Just think of it as if you were learning a new language and you heard these foreign words the first time. Of course they seem foreign to you at first because you don’t know what they mean or how to use them. It’s the same with addiction recovery. Yet as you go and learn, you become familiar with the meanings of the words and you gain understanding. Soon you are speaking a new language, in our case living a new life of recovery. It becomes a natural, reflex action. Then you get all the benefits from it!

The beginning of the recovery journey (Phase 1, as I like to call it) is an exciting phase for those hungry and broken and seeking a better way of life, because they want the information, knowledge and tools necessary to overcome their addiction. For those who do not want to deal with their addiction problem and have not or will not admit their addiction is a problem, Phase 1 is often difficult and full of conflicts, because they are still resisting getting sober. They have not let go of their addiction, they had not surrendered it, it still controls them and they still wish to indulge in it.

It’s not enough to tell addicts that recovery is a better way of life. We must show them how it works.
Just as it’s not enough to tell me the computer is a good tool and can make my life easier.

You have to teach me how it works for me to get the full benefit of it. It’s the same with recovery.

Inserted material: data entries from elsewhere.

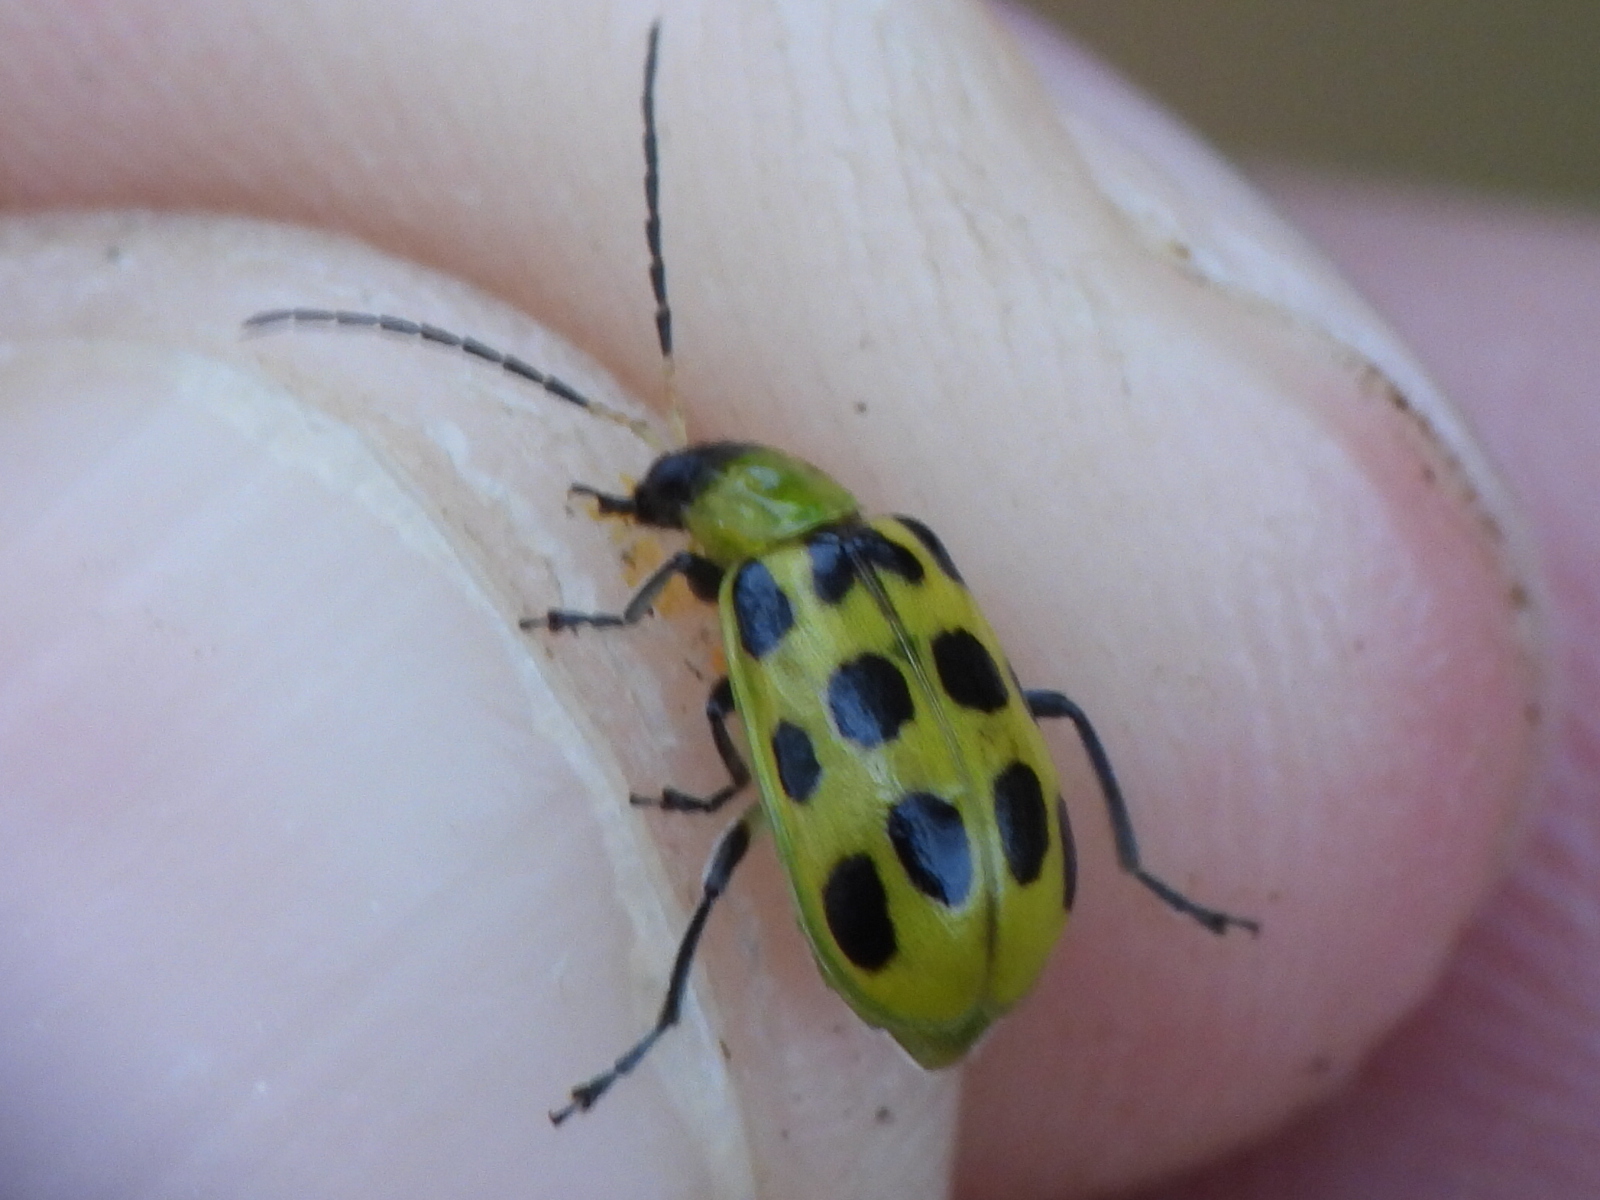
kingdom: Animalia
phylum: Arthropoda
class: Insecta
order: Coleoptera
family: Chrysomelidae
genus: Diabrotica
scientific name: Diabrotica undecimpunctata
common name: Spotted cucumber beetle
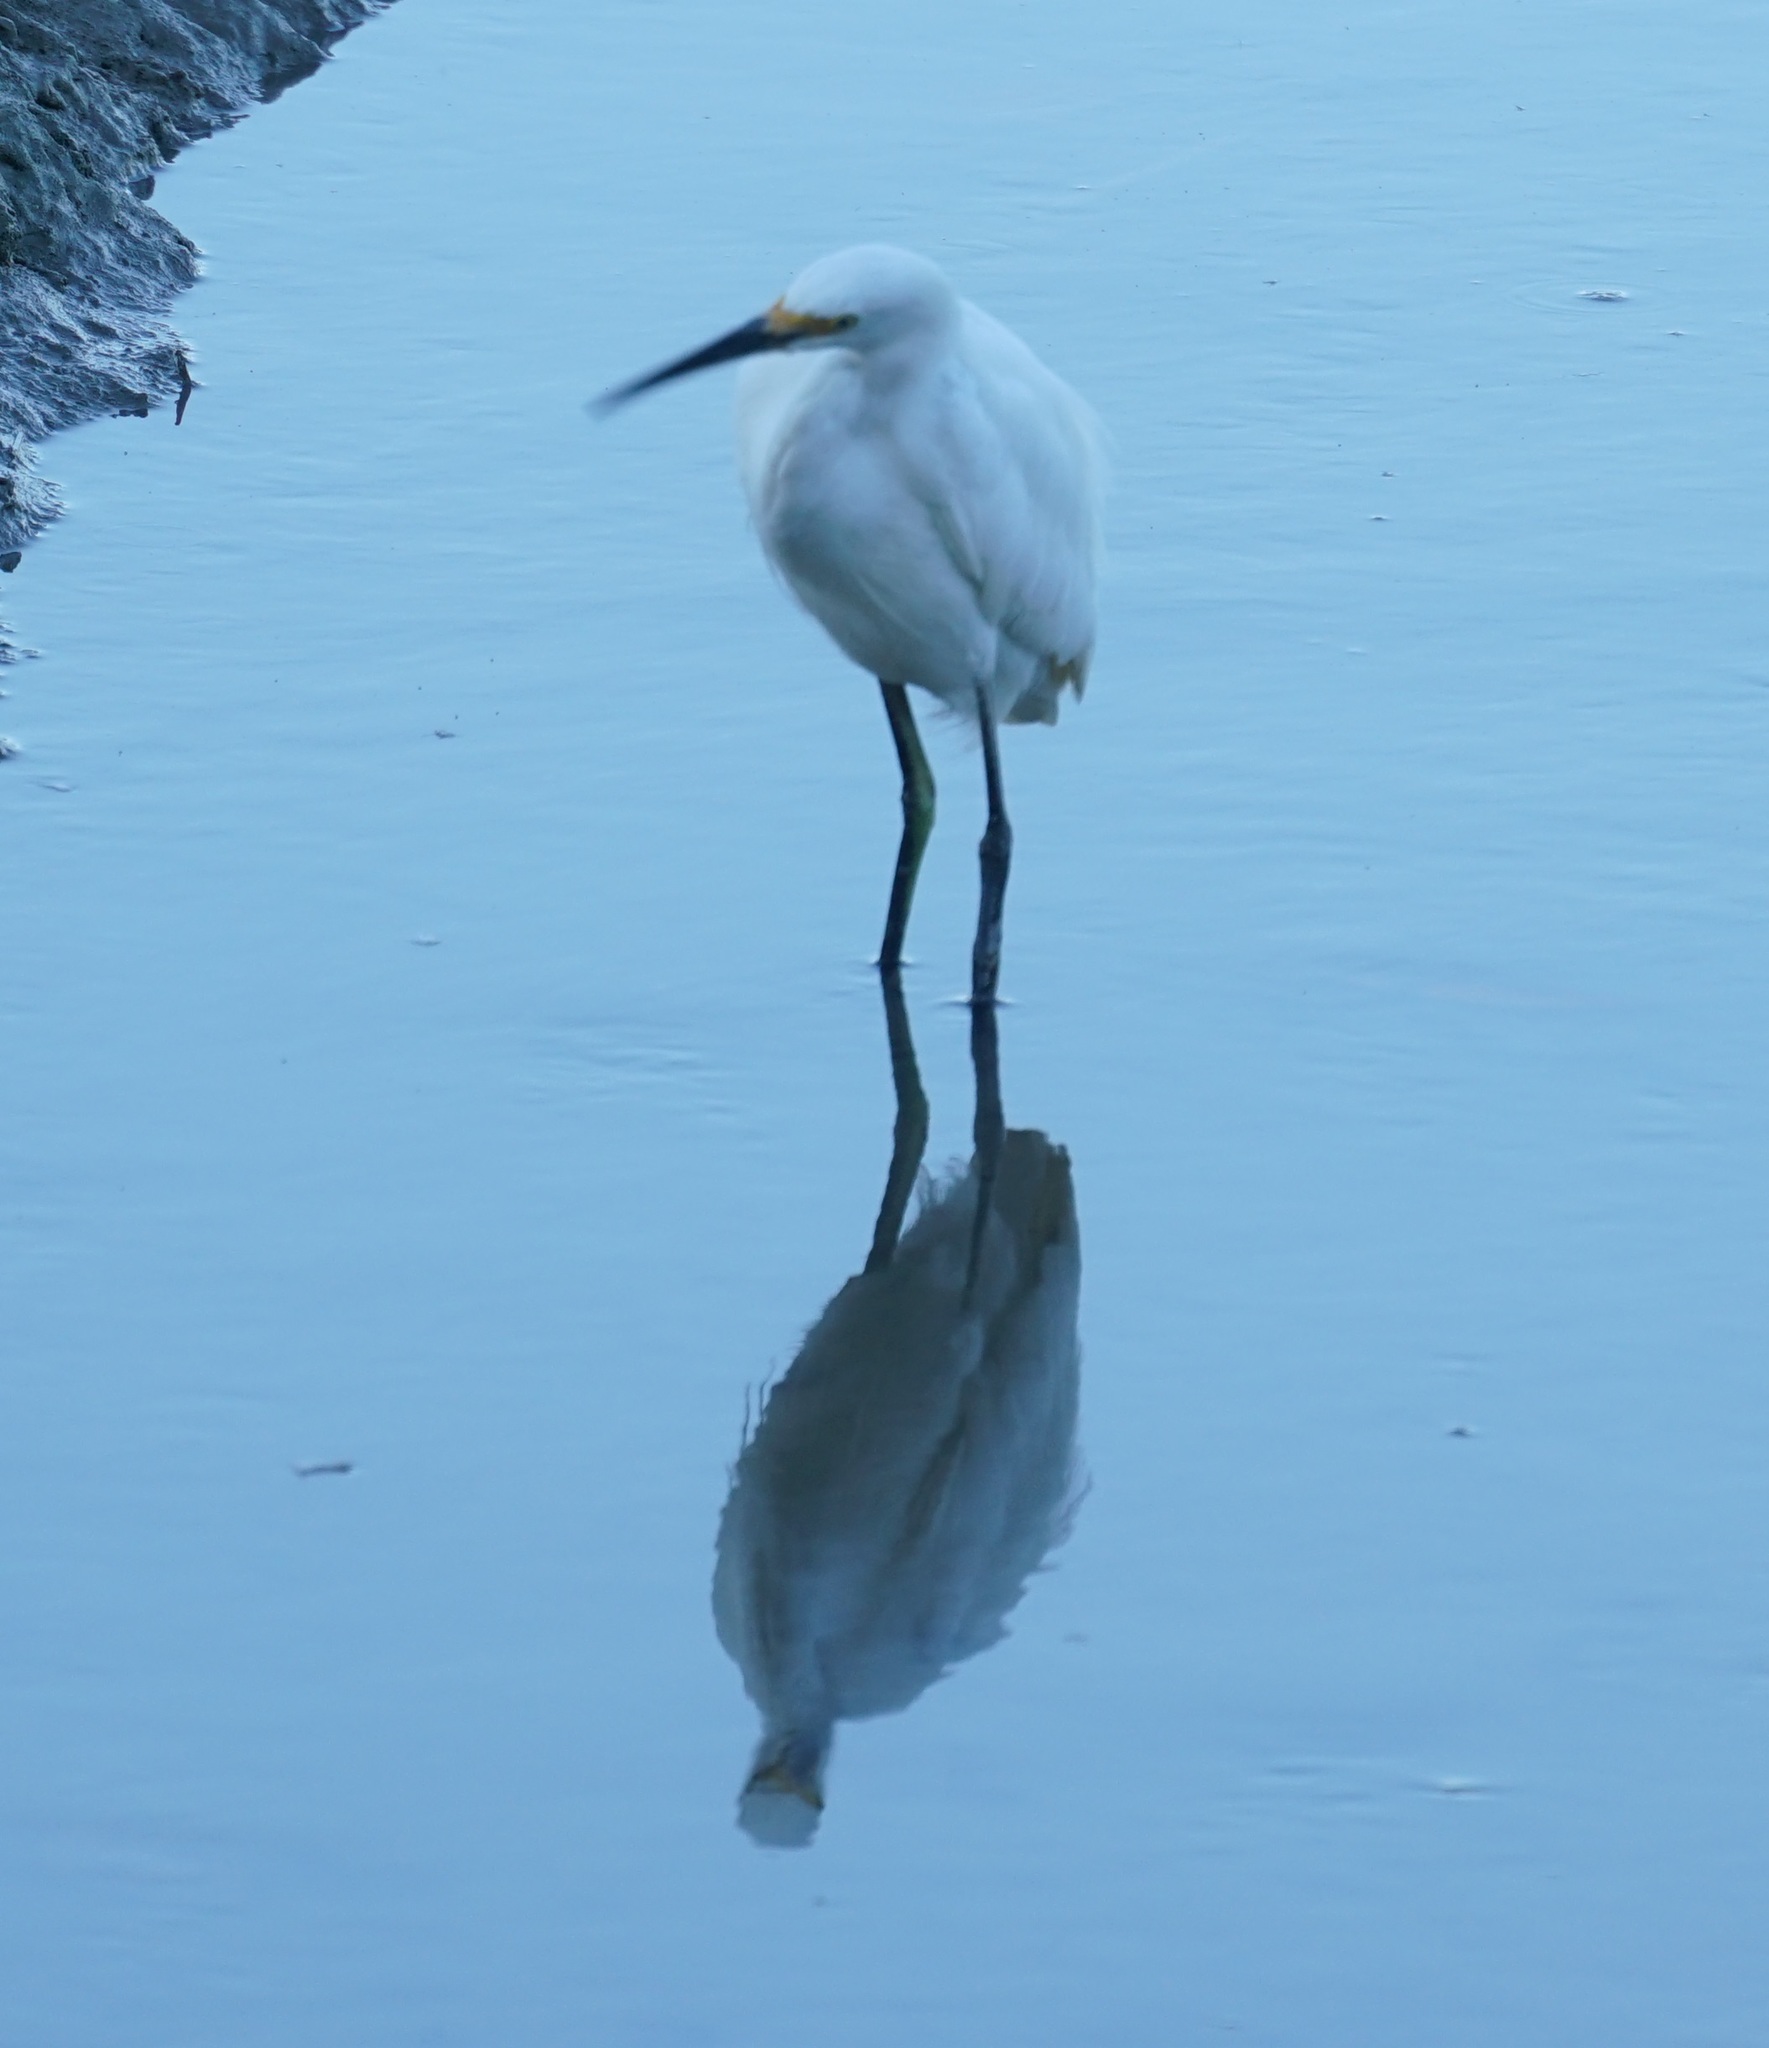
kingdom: Animalia
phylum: Chordata
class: Aves
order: Pelecaniformes
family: Ardeidae
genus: Egretta
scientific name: Egretta garzetta
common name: Little egret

Now remember, you can have all the information and knowledge you need, but if you don’t use it, it’s worthless. You get no benefit from it. So the bottom line is it’s not about what you say, it’s about what you do. I will often tell addicted people I am helping that they shouldn’t make any promises to their loved ones, friends or employers regarding their stopping their addictions.

 

Why? Because those promises carry no weight anymore.

 

The addicted person has made many promises and has failed to live up to most, if not all of them.

Their friends and loved ones and families won’t believe the words anyway.

What the friends, families, and loved ones will believe, is seeing a changed life,

based on the new actions and behavior of the addicted person.